═══ Provided information ═══

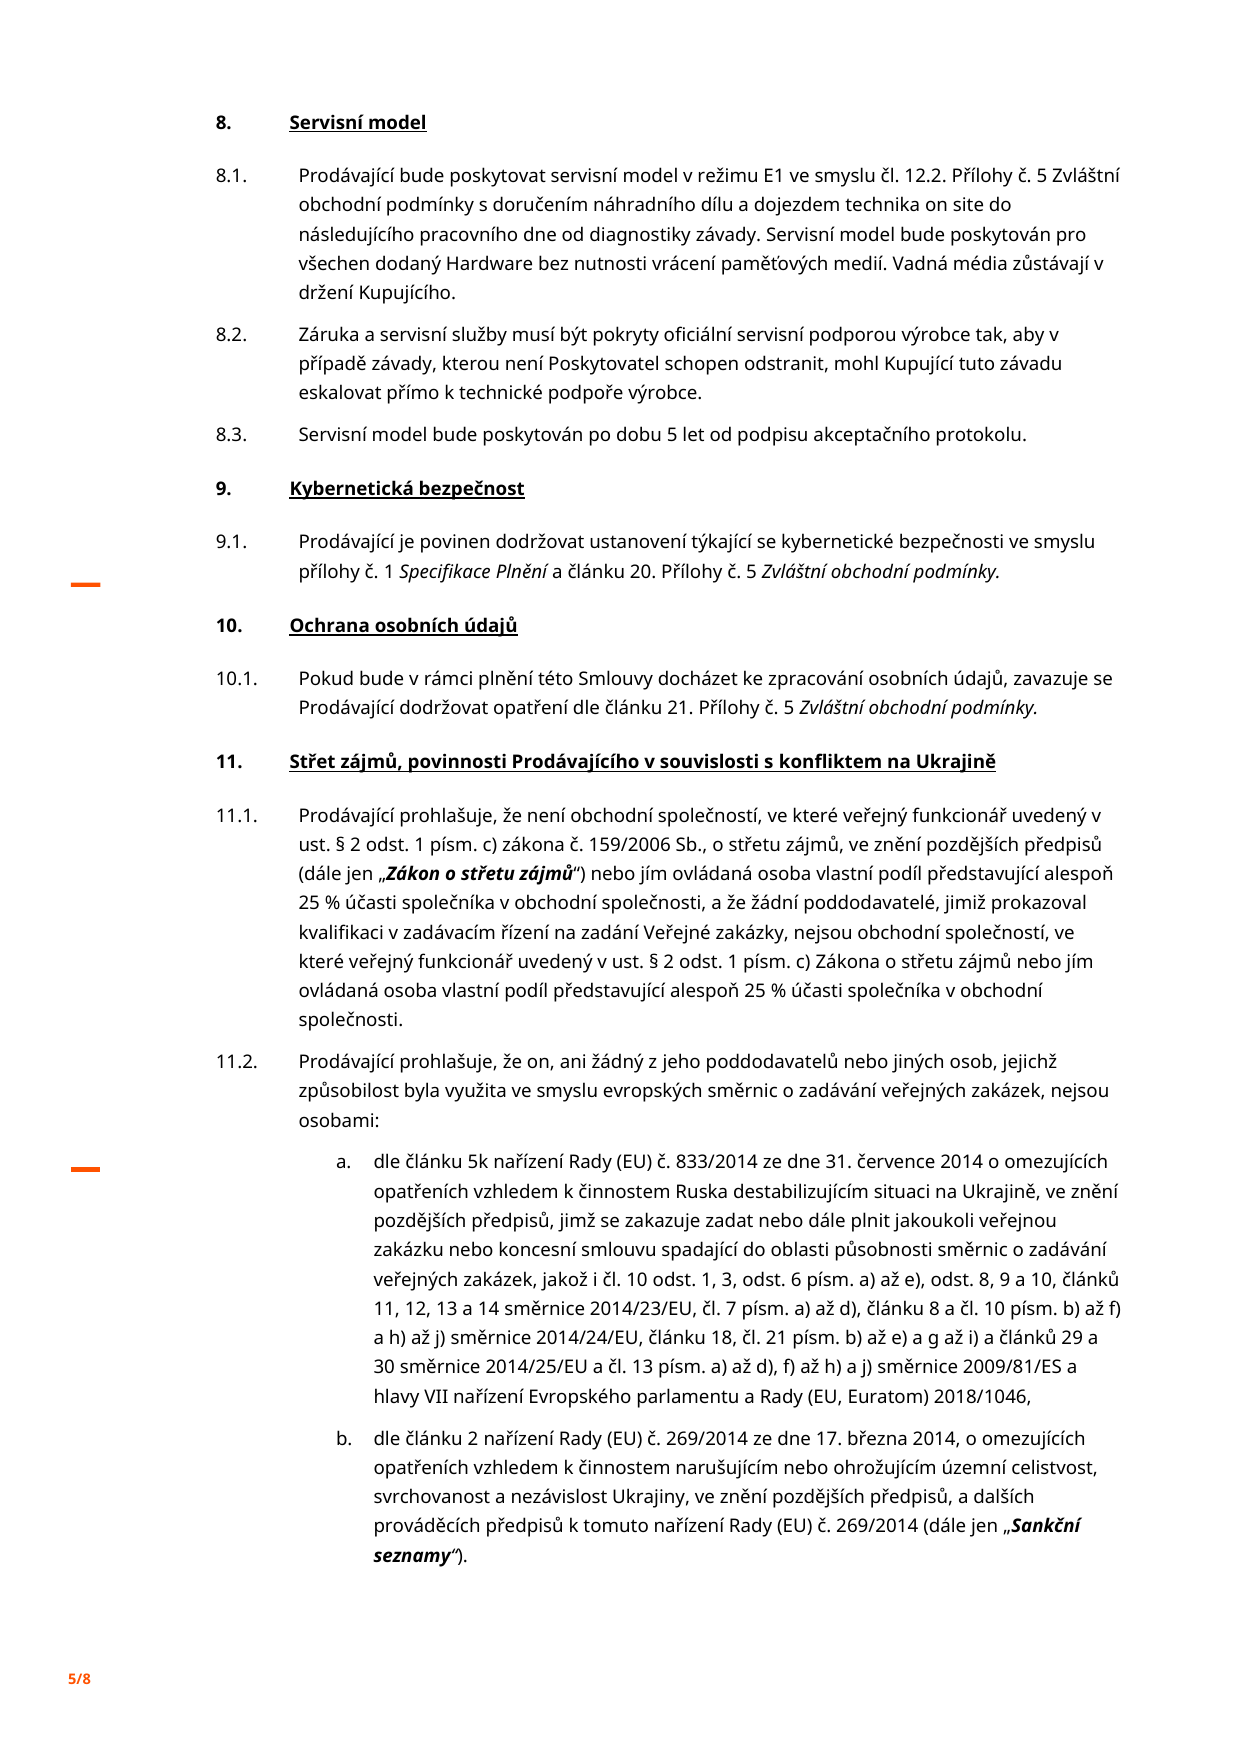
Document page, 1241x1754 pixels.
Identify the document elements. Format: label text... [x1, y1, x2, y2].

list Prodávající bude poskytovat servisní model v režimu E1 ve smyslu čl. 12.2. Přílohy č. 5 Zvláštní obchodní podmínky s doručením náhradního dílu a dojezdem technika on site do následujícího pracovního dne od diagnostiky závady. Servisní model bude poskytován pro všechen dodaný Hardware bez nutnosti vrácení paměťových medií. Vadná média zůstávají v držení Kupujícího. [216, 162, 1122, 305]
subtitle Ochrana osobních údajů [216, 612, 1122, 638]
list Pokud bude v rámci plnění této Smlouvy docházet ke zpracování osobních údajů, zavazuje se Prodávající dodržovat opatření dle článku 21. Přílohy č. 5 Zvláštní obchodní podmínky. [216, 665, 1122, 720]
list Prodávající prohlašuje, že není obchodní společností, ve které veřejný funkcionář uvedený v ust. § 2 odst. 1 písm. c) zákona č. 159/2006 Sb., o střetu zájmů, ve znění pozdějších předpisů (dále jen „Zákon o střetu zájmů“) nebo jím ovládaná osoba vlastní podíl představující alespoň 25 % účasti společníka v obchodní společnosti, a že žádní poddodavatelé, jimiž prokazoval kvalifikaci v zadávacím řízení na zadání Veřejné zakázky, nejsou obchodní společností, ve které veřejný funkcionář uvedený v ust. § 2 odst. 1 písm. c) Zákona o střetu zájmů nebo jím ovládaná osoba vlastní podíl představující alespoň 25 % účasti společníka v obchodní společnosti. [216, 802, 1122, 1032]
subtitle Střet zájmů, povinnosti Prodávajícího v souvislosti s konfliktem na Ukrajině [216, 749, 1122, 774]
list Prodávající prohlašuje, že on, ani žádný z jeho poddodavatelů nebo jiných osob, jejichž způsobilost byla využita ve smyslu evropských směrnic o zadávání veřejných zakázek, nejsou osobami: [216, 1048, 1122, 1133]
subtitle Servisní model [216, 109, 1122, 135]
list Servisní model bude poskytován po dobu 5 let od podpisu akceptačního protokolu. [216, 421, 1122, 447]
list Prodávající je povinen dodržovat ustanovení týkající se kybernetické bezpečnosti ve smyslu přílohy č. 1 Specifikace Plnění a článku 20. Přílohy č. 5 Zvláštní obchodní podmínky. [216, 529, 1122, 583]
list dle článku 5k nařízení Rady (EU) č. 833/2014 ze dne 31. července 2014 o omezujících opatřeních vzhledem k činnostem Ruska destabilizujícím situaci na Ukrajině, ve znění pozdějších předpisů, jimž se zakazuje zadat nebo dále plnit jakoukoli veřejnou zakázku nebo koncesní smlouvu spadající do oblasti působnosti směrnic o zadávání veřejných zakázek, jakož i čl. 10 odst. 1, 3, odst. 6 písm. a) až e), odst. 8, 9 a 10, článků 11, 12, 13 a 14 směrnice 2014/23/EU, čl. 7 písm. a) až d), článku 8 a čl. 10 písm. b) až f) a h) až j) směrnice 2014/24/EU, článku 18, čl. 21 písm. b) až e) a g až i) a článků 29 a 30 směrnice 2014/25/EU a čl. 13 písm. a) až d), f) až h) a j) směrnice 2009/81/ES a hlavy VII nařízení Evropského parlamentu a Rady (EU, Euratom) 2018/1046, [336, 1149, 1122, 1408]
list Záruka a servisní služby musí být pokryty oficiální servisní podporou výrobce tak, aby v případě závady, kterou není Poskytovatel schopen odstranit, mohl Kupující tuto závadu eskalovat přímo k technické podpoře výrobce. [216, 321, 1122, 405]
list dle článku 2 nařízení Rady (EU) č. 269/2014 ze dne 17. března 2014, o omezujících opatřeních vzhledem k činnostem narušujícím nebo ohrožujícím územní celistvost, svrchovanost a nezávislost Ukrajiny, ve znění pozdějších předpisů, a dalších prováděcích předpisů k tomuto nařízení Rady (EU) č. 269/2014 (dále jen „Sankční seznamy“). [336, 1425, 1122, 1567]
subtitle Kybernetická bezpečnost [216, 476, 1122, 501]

═══

• Your goal: Every entry above should be restated word for word, with the images left out.

• Solution for this problem:
Document page, 1241x1754 pixels.
Identify the document elements. Format: label text... [x1, y1, x2, y2].

list Prodávající bude poskytovat servisní model v režimu E1 ve smyslu čl. 12.2. Přílohy č. 5 Zvláštní obchodní podmínky s doručením náhradního dílu a dojezdem technika on site do následujícího pracovního dne od diagnostiky závady. Servisní model bude poskytován pro všechen dodaný Hardware bez nutnosti vrácení paměťových medií. Vadná média zůstávají v držení Kupujícího. [216, 162, 1122, 305]
subtitle Ochrana osobních údajů [216, 612, 1122, 638]
list Pokud bude v rámci plnění této Smlouvy docházet ke zpracování osobních údajů, zavazuje se Prodávající dodržovat opatření dle článku 21. Přílohy č. 5 Zvláštní obchodní podmínky. [216, 665, 1122, 720]
list Prodávající prohlašuje, že není obchodní společností, ve které veřejný funkcionář uvedený v ust. § 2 odst. 1 písm. c) zákona č. 159/2006 Sb., o střetu zájmů, ve znění pozdějších předpisů (dále jen „Zákon o střetu zájmů“) nebo jím ovládaná osoba vlastní podíl představující alespoň 25 % účasti společníka v obchodní společnosti, a že žádní poddodavatelé, jimiž prokazoval kvalifikaci v zadávacím řízení na zadání Veřejné zakázky, nejsou obchodní společností, ve které veřejný funkcionář uvedený v ust. § 2 odst. 1 písm. c) Zákona o střetu zájmů nebo jím ovládaná osoba vlastní podíl představující alespoň 25 % účasti společníka v obchodní společnosti. [216, 802, 1122, 1032]
subtitle Střet zájmů, povinnosti Prodávajícího v souvislosti s konfliktem na Ukrajině [216, 749, 1122, 774]
list Prodávající prohlašuje, že on, ani žádný z jeho poddodavatelů nebo jiných osob, jejichž způsobilost byla využita ve smyslu evropských směrnic o zadávání veřejných zakázek, nejsou osobami: [216, 1048, 1122, 1133]
subtitle Servisní model [216, 109, 1122, 135]
list Servisní model bude poskytován po dobu 5 let od podpisu akceptačního protokolu. [216, 421, 1122, 447]
list Prodávající je povinen dodržovat ustanovení týkající se kybernetické bezpečnosti ve smyslu přílohy č. 1 Specifikace Plnění a článku 20. Přílohy č. 5 Zvláštní obchodní podmínky. [216, 529, 1122, 583]
list dle článku 5k nařízení Rady (EU) č. 833/2014 ze dne 31. července 2014 o omezujících opatřeních vzhledem k činnostem Ruska destabilizujícím situaci na Ukrajině, ve znění pozdějších předpisů, jimž se zakazuje zadat nebo dále plnit jakoukoli veřejnou zakázku nebo koncesní smlouvu spadající do oblasti působnosti směrnic o zadávání veřejných zakázek, jakož i čl. 10 odst. 1, 3, odst. 6 písm. a) až e), odst. 8, 9 a 10, článků 11, 12, 13 a 14 směrnice 2014/23/EU, čl. 7 písm. a) až d), článku 8 a čl. 10 písm. b) až f) a h) až j) směrnice 2014/24/EU, článku 18, čl. 21 písm. b) až e) a g až i) a článků 29 a 30 směrnice 2014/25/EU a čl. 13 písm. a) až d), f) až h) a j) směrnice 2009/81/ES a hlavy VII nařízení Evropského parlamentu a Rady (EU, Euratom) 2018/1046, [336, 1149, 1122, 1408]
list Záruka a servisní služby musí být pokryty oficiální servisní podporou výrobce tak, aby v případě závady, kterou není Poskytovatel schopen odstranit, mohl Kupující tuto závadu eskalovat přímo k technické podpoře výrobce. [216, 321, 1122, 405]
list dle článku 2 nařízení Rady (EU) č. 269/2014 ze dne 17. března 2014, o omezujících opatřeních vzhledem k činnostem narušujícím nebo ohrožujícím územní celistvost, svrchovanost a nezávislost Ukrajiny, ve znění pozdějších předpisů, a dalších prováděcích předpisů k tomuto nařízení Rady (EU) č. 269/2014 (dále jen „Sankční seznamy“). [336, 1425, 1122, 1567]
subtitle Kybernetická bezpečnost [216, 476, 1122, 501]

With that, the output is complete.